*** Begin section ***

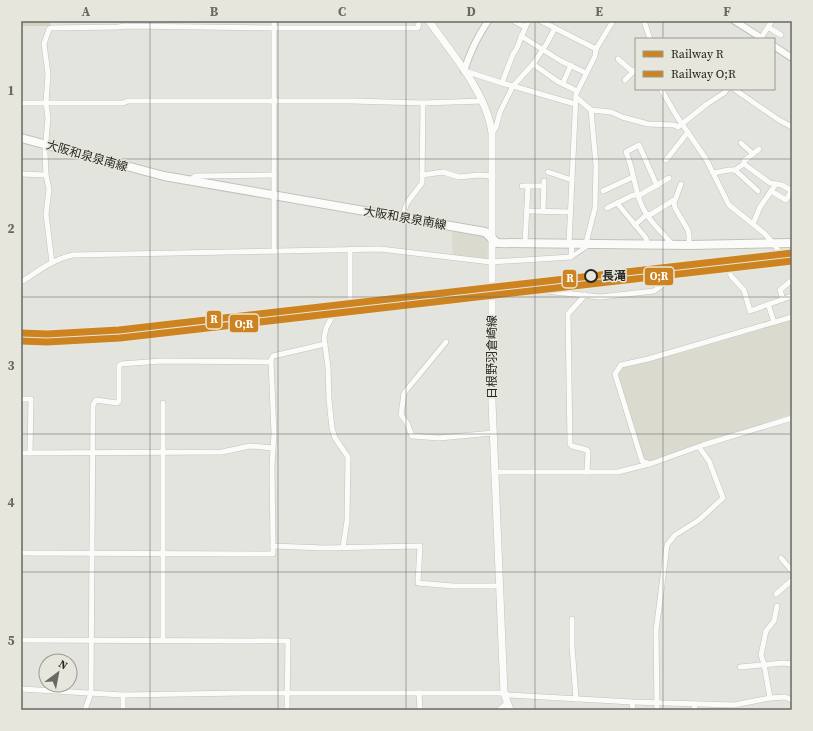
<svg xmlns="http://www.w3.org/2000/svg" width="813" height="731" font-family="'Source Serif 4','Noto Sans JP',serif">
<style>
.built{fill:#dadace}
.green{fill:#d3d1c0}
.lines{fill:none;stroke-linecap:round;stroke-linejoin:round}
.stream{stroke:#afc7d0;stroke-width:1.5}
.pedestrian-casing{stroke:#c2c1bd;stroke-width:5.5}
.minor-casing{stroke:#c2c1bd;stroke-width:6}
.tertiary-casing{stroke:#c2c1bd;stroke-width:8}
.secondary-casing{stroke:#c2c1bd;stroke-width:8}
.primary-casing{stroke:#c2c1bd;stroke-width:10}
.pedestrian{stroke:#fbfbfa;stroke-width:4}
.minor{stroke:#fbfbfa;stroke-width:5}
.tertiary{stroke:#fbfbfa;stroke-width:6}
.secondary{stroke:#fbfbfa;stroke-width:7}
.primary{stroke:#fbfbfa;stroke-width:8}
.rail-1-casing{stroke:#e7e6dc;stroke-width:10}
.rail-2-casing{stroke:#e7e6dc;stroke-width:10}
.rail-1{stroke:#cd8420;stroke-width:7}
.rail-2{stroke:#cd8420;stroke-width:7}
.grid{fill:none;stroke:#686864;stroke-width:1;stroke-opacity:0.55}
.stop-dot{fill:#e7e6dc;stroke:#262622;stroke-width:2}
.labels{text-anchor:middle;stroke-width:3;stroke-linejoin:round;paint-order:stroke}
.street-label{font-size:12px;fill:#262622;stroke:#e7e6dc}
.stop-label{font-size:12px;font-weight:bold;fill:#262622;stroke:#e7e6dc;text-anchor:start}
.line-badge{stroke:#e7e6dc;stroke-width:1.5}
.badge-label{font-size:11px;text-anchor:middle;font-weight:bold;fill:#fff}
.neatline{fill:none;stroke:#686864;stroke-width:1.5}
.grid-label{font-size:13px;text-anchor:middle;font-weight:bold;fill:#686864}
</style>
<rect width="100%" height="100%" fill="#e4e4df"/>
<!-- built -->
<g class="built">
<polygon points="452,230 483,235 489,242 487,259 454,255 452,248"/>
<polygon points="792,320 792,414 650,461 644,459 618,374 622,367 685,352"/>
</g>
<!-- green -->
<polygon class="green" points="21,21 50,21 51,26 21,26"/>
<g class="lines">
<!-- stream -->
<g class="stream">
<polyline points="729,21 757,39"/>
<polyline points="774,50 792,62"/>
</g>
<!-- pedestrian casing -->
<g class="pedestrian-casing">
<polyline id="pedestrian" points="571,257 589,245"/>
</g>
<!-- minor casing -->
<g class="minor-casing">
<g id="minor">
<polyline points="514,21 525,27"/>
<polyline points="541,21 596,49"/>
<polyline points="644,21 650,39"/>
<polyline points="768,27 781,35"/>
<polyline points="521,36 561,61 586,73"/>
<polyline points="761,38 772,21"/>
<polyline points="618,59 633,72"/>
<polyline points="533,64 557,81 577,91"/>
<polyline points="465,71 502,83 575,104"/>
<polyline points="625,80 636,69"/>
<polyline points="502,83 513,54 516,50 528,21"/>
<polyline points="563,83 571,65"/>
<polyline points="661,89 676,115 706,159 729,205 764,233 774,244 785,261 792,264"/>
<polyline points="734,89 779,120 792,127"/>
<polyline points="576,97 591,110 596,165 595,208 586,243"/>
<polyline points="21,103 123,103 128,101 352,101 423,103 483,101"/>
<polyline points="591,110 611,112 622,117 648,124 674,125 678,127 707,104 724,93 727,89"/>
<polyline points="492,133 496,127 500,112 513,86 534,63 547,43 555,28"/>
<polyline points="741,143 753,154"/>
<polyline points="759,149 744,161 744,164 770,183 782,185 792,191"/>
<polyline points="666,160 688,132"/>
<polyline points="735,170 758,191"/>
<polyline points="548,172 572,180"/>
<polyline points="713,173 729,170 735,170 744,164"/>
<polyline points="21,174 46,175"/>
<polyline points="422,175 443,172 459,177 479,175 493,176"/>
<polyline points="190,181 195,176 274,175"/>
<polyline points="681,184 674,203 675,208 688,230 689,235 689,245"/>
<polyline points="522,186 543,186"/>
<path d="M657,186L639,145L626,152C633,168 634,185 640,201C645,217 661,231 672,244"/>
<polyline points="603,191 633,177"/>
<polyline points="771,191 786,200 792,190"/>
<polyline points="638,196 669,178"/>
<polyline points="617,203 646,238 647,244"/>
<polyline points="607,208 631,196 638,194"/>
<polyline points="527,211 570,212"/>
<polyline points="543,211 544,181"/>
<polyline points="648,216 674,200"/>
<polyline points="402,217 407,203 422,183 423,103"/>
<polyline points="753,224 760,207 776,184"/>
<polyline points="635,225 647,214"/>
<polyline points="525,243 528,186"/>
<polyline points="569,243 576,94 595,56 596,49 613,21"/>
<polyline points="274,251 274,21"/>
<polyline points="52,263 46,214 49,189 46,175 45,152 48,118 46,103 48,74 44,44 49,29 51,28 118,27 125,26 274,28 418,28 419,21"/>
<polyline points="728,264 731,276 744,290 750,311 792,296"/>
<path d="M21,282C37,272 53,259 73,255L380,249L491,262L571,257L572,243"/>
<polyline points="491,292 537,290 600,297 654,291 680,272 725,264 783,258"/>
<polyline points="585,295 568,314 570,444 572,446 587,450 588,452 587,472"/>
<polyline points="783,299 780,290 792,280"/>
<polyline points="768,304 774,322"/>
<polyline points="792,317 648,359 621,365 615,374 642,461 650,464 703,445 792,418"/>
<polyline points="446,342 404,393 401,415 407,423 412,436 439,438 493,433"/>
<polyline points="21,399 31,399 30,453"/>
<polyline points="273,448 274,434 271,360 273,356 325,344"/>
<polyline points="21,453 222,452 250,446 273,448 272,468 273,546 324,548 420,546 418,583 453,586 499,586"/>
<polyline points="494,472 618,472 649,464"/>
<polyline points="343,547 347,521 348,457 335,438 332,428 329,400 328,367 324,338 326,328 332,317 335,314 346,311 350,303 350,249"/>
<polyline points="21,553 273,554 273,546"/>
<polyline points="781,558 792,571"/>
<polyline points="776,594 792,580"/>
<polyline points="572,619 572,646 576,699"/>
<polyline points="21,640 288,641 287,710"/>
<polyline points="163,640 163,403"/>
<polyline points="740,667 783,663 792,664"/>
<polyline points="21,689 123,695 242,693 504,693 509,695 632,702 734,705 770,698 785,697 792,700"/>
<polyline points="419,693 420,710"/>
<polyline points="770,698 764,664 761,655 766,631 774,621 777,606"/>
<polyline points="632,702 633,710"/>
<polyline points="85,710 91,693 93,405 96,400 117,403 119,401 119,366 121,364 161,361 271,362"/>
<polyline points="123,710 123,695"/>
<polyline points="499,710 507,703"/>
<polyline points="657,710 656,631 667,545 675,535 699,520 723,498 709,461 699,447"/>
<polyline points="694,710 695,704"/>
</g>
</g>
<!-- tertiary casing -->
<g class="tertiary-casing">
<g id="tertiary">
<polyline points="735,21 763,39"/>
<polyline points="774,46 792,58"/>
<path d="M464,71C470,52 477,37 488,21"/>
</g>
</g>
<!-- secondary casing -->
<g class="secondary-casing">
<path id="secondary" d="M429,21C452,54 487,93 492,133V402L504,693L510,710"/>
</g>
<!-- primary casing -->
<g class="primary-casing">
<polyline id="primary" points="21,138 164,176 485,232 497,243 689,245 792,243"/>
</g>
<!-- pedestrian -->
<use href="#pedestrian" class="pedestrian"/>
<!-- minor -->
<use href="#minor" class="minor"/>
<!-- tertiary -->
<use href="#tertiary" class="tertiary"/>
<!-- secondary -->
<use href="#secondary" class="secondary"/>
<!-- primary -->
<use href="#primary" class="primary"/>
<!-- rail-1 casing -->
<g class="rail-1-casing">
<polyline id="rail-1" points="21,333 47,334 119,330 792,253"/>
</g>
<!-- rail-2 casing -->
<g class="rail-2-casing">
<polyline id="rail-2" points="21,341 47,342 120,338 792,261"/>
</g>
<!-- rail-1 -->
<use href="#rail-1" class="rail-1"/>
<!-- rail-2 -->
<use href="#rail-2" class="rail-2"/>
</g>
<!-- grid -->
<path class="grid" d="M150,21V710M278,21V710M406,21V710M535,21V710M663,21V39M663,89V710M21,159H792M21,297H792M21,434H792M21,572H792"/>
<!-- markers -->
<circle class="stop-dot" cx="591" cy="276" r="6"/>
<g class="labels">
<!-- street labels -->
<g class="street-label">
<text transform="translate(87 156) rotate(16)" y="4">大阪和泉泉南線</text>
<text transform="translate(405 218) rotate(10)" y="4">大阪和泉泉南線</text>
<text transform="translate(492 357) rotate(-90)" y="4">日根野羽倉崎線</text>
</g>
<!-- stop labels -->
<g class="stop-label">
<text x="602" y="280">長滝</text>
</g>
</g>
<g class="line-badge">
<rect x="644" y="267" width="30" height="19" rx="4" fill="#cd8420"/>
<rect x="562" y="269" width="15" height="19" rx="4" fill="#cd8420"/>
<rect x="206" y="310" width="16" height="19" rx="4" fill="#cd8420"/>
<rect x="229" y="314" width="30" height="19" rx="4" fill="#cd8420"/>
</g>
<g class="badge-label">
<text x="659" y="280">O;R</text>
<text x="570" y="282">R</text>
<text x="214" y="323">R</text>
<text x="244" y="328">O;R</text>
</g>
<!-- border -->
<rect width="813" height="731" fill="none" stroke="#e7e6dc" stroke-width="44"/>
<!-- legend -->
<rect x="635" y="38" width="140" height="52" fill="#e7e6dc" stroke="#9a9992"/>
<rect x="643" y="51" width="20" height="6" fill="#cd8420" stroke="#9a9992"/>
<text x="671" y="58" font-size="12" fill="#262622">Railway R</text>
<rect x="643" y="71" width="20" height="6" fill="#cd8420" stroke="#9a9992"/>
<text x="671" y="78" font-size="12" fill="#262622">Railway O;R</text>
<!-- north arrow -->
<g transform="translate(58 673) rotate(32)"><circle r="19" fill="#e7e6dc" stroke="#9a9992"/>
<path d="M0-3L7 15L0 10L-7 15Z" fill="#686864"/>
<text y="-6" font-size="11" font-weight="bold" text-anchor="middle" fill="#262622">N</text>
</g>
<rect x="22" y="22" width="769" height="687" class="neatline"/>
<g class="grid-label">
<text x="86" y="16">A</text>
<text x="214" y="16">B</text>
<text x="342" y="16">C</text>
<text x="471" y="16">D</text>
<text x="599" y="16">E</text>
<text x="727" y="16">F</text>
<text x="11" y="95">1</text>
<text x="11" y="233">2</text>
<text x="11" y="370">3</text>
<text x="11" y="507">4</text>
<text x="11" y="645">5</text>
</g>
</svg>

*** End section ***
*** Begin section ***

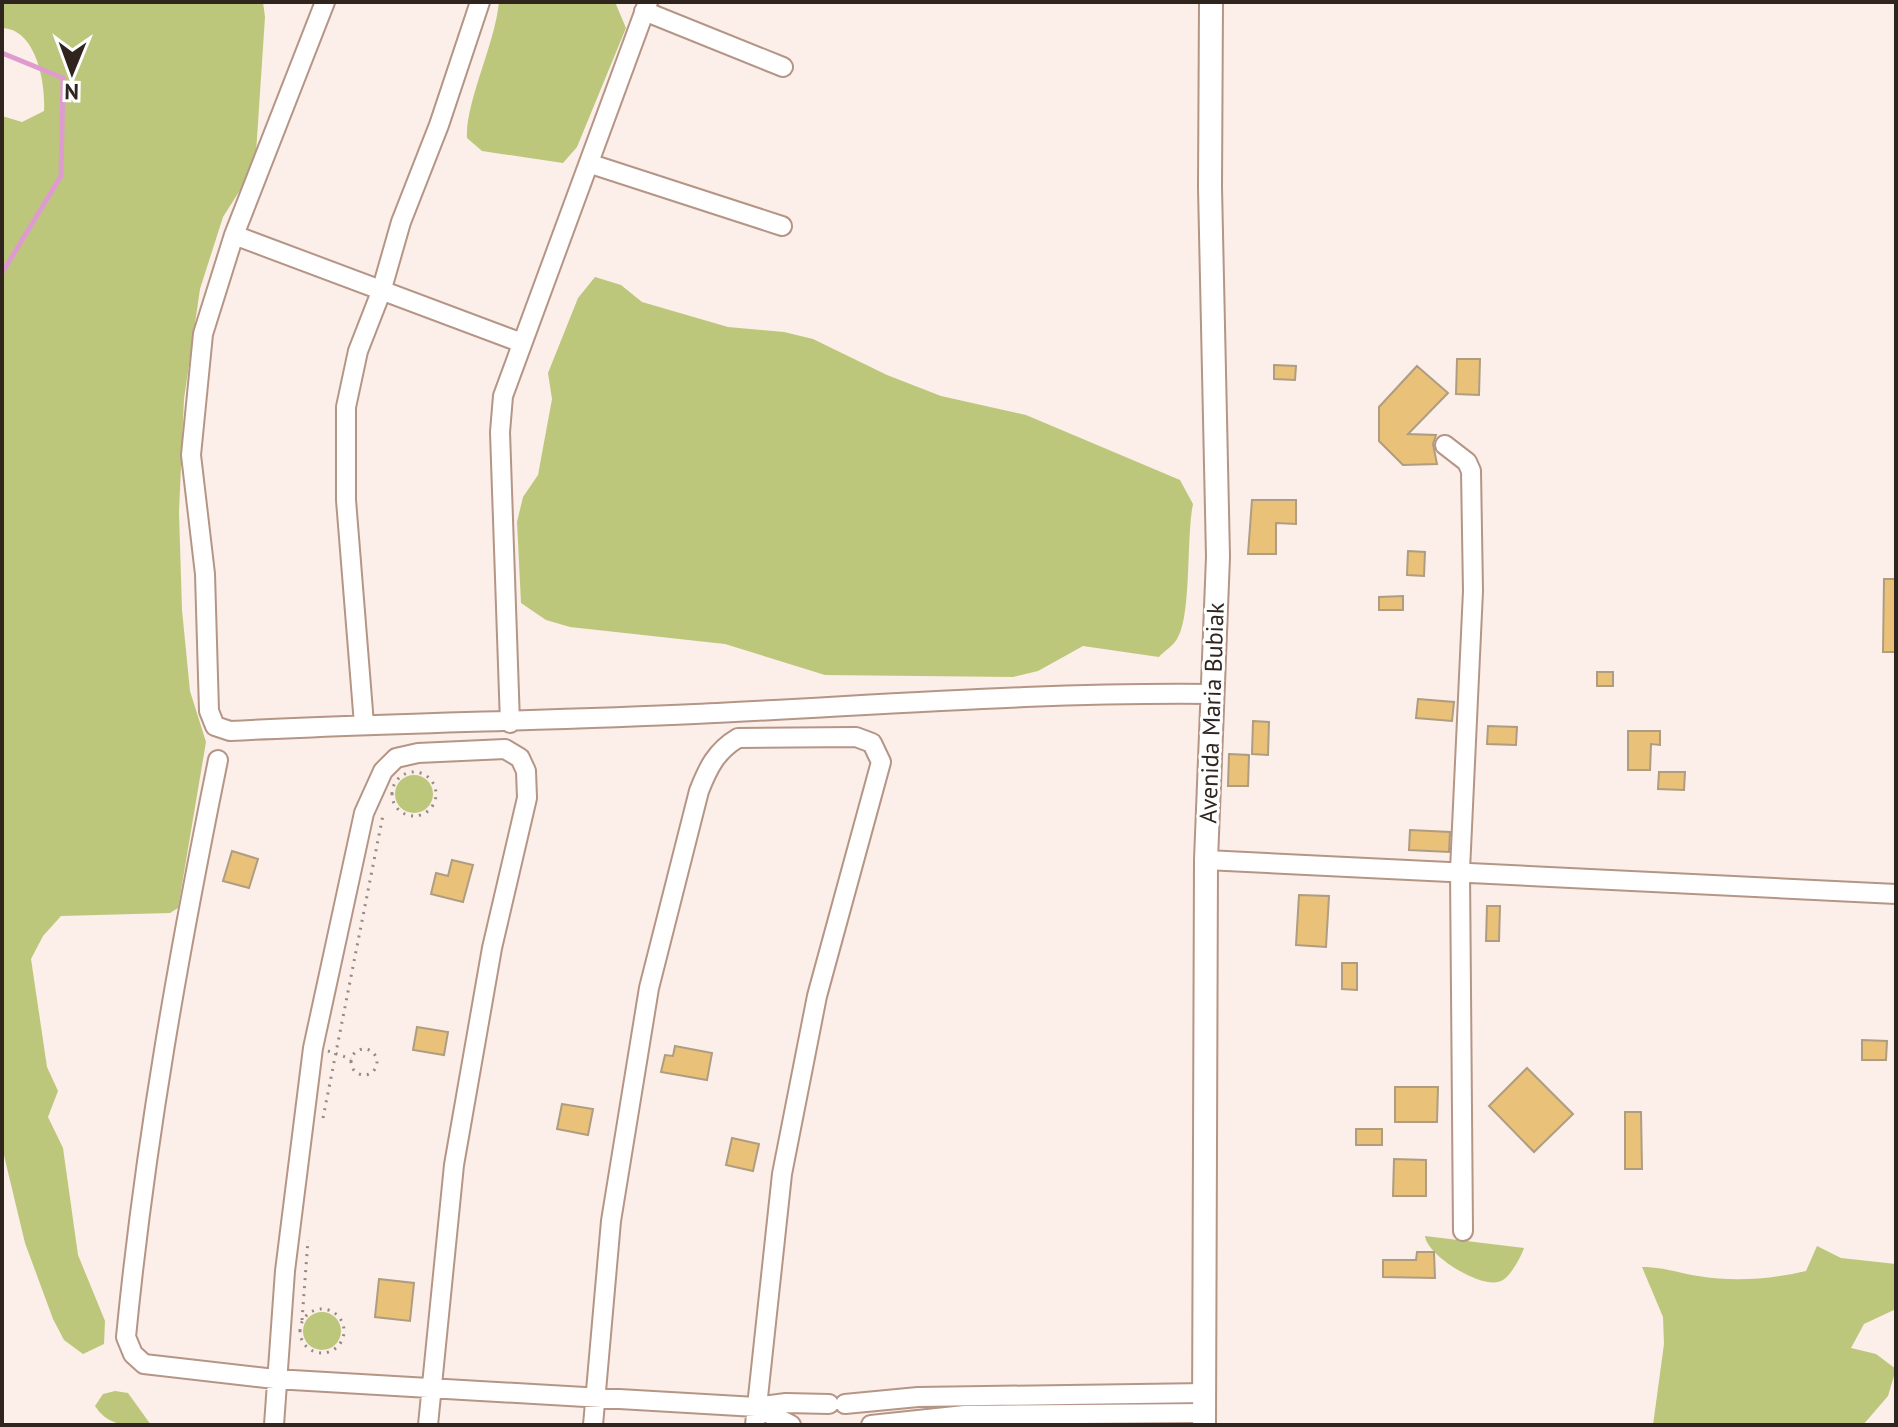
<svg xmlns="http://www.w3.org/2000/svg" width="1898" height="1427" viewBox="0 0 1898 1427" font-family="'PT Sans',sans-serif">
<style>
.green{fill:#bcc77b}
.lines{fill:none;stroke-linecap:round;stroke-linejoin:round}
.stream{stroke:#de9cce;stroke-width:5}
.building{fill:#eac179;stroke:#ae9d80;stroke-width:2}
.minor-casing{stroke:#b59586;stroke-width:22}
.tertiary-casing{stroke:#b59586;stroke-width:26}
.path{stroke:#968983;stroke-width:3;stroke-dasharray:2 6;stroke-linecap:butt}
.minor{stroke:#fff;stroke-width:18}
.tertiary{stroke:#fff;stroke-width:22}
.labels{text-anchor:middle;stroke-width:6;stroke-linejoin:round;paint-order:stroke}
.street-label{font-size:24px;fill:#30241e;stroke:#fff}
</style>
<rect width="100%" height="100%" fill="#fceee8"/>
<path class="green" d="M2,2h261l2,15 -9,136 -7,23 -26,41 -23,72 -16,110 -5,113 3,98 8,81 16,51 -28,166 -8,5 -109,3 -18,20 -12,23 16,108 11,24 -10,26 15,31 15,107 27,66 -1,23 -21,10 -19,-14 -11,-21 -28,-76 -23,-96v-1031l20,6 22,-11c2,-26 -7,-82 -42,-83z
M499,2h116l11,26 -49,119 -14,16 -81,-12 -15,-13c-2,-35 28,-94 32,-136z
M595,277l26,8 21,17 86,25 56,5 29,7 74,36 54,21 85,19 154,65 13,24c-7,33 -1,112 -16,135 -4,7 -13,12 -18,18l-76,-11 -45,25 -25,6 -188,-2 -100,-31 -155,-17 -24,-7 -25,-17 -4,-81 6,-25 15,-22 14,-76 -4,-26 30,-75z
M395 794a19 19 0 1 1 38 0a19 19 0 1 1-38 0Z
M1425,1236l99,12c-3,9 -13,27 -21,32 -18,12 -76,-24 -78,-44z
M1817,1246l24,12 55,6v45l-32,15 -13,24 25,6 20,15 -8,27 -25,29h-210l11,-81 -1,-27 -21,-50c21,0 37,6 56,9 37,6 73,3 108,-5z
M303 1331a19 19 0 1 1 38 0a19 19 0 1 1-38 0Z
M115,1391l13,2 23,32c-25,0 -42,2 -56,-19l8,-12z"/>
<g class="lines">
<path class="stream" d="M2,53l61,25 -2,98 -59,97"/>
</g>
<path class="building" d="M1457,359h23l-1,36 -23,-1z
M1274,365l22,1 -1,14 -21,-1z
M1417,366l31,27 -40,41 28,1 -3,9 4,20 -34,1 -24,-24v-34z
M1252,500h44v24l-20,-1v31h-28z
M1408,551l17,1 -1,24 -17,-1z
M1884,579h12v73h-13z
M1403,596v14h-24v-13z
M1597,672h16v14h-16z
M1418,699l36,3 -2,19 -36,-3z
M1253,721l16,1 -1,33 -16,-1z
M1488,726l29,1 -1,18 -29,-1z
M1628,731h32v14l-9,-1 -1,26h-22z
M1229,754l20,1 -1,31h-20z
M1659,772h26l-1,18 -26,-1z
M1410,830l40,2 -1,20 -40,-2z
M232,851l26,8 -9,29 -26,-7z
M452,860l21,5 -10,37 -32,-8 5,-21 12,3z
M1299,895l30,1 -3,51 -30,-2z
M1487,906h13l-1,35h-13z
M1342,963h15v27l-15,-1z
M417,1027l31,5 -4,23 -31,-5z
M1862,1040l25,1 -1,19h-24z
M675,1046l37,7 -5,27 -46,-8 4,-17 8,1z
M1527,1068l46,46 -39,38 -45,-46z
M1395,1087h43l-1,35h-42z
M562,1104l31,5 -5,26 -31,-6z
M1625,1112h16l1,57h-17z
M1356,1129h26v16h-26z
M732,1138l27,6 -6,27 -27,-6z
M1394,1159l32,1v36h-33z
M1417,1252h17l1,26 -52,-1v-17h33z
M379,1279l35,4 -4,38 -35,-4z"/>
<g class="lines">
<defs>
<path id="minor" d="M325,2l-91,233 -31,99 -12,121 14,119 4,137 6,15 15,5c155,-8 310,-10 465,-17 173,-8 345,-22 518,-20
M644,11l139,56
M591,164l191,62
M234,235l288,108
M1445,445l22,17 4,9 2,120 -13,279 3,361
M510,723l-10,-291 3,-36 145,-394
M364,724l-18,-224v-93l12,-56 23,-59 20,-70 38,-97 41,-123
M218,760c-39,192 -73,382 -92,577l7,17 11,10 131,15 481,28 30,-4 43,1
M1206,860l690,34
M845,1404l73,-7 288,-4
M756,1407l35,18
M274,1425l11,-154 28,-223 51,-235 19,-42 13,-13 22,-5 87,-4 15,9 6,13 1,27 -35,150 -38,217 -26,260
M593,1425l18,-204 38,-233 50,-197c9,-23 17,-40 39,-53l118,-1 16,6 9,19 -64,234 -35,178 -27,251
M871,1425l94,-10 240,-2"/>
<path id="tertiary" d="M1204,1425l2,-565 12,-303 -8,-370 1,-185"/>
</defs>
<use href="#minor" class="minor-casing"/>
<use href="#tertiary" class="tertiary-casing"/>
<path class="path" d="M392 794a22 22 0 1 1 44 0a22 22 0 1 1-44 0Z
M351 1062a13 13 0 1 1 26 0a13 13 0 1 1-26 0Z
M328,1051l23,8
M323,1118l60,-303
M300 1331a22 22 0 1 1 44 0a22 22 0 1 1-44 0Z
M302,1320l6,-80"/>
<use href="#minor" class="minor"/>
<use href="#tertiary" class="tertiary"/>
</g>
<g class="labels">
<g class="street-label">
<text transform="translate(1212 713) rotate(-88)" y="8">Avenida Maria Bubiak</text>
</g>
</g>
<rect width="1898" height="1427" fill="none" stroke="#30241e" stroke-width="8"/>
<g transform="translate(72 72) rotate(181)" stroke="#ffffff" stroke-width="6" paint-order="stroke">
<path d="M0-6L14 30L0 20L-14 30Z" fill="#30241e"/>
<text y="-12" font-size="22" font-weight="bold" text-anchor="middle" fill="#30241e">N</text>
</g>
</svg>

*** End section ***

** Your objective **
Tally up the lines in the data that hold the word "circle". Only the total should be given.

** Response **
2